# Bad experience



## KittyCatKate (Dec 5, 2014)

Have you ever had a bad experience with a vet?

Here is my short story :
So a few months back my oldest cat had the sniffles. His name is Sammy. I was worried because he was barely eating which isn't like him. My normal vet was out of town on holiday so I had to go to the one they had filling in. The man seemed very nice to talk to but the way he handled Sammy I didn't like. He was very rough and Sammy doesn't do good with strangers to begin with. I decided to step in and hold him and the vet thought it would be a good idea to put a towel over his head to draw the blood. Well Sammy flipped out and scratched me bad. Anyways, the vet saw me bleeding and goes "why didn't you drop him?". I looked at him dumb founded. Why would a drop an 11 year old cat on the hard floor? Landing on his feet or not. I was not happy at all.

Has anyone ever had a vet that rough handled their cat?


----------



## MowMow (Nov 6, 2010)

I would have walked out the second he started handling him roughly. NO one manhandles my boys.


----------



## cat owner again (Dec 14, 2012)

It is sometimes hard to react in a situation the way we would like when looking back in hindsight.
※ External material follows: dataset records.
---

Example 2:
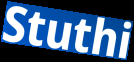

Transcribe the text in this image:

Stuthi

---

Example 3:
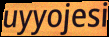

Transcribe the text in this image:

uyyojesi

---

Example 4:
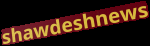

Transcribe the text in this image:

shawdeshnews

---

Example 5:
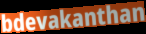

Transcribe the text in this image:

bdevakanthan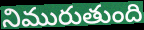
నిమురుతుందిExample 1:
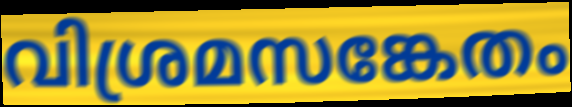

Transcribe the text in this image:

വിശ്രമസങ്കേതം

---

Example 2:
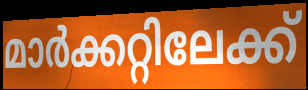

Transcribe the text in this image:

മാർക്കറ്റിലേക്ക്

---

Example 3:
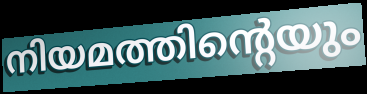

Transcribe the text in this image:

നിയമത്തിന്റെയും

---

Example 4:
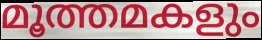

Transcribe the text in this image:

മൂത്തമകളും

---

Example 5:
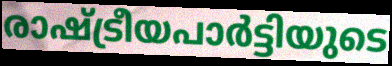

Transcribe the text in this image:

രാഷ്ട്രീയപാർട്ടിയുടെ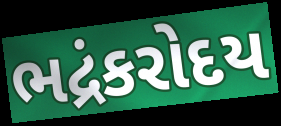
ભદ્રંકરોદય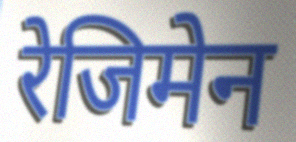
रेजिमेन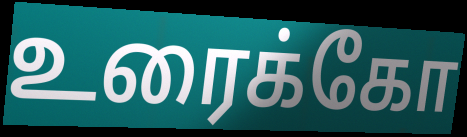
உரைக்கோ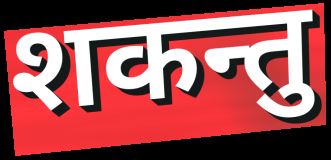
शकन्तु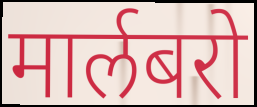
मार्लबरोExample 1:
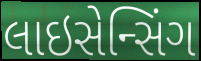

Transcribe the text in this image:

લાઇસેન્સિંગ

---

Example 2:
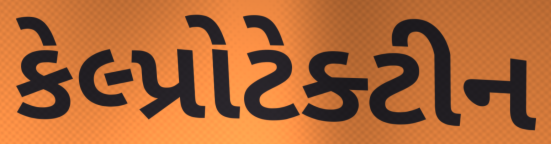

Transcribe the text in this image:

કેલ્પ્રોટેક્ટીન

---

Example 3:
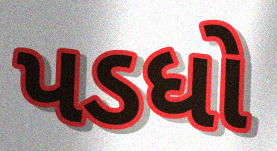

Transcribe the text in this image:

પડધો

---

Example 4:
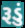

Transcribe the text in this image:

રૂડું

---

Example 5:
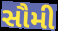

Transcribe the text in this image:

સૌમીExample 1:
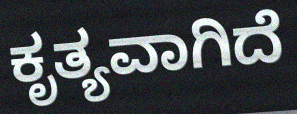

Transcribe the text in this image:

ಕೃತ್ಯವಾಗಿದೆ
My vets handle my cats very nicely and the cats seem to react well with them. But it's not perfect. When they draw blood there are always two people involved for the safety of the cat and vet or vet tech. And the statement of dropping him seems really dumb for a professional in that field.


----------



## BotanyBlack (Apr 6, 2011)

Years ago I went to a new Vet since I had not located one in our new town. He had been given pretty good reviews. So I took one of my cats in for a routine physical and shots. This cat happened to be Jack And he doesn't do well with strangers. I should have walked out when I was told that I had to wait in the reception area while they looked at him. But it was way back when and that wasn't really that uncommon at the time.. so with big misgivings I handed him over. OMG the noise!!! People actually left when he started screaming!! I could hear him!!! They brought him back fairly quick. While I was collecting his carrier after paying I actually heard they the VET had TAPED him to the table!! One of the Vet techs ended up with stitches after Jack bit through the soft part of his hand after biting the Vet when they were trying to crate him . and all I can say i they deserved it!!

They Dubbed him a demon cat to my face even!
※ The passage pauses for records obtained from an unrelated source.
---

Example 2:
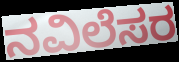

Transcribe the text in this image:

ನವಿಲೆಸರ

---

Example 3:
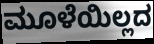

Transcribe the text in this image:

ಮೂಳೆಯಿಲ್ಲದ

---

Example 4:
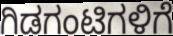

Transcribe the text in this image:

ಗಿಡಗಂಟಿಗಳಿಗೆ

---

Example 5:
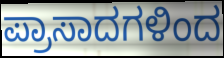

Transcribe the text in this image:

ಪ್ರಾಸಾದಗಳಿಂದ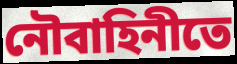
নৌবাহিনীতে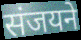
संजयने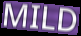
MILD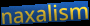
naxalismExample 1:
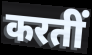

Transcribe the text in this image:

करतीं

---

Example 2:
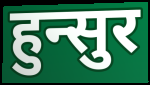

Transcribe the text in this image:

हुन्सुर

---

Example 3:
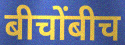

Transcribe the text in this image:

बीचोंबीच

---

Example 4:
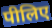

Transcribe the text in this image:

पीलिए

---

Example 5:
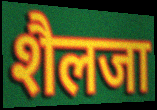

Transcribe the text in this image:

I found a new Vet pronto!!


----------



## MowMow (Nov 6, 2010)

When I first started going to this vet they would take MowMow in the back for blood draws. About the second or third time I asked accompany him. They responded politely and agreeably. He's calmer if I hold him and the very first time I went with him the tech acknowledged he was WAY easier to handle.

It's up to us to speak up for our furkids. If something doesn't feel right then speak up!


----------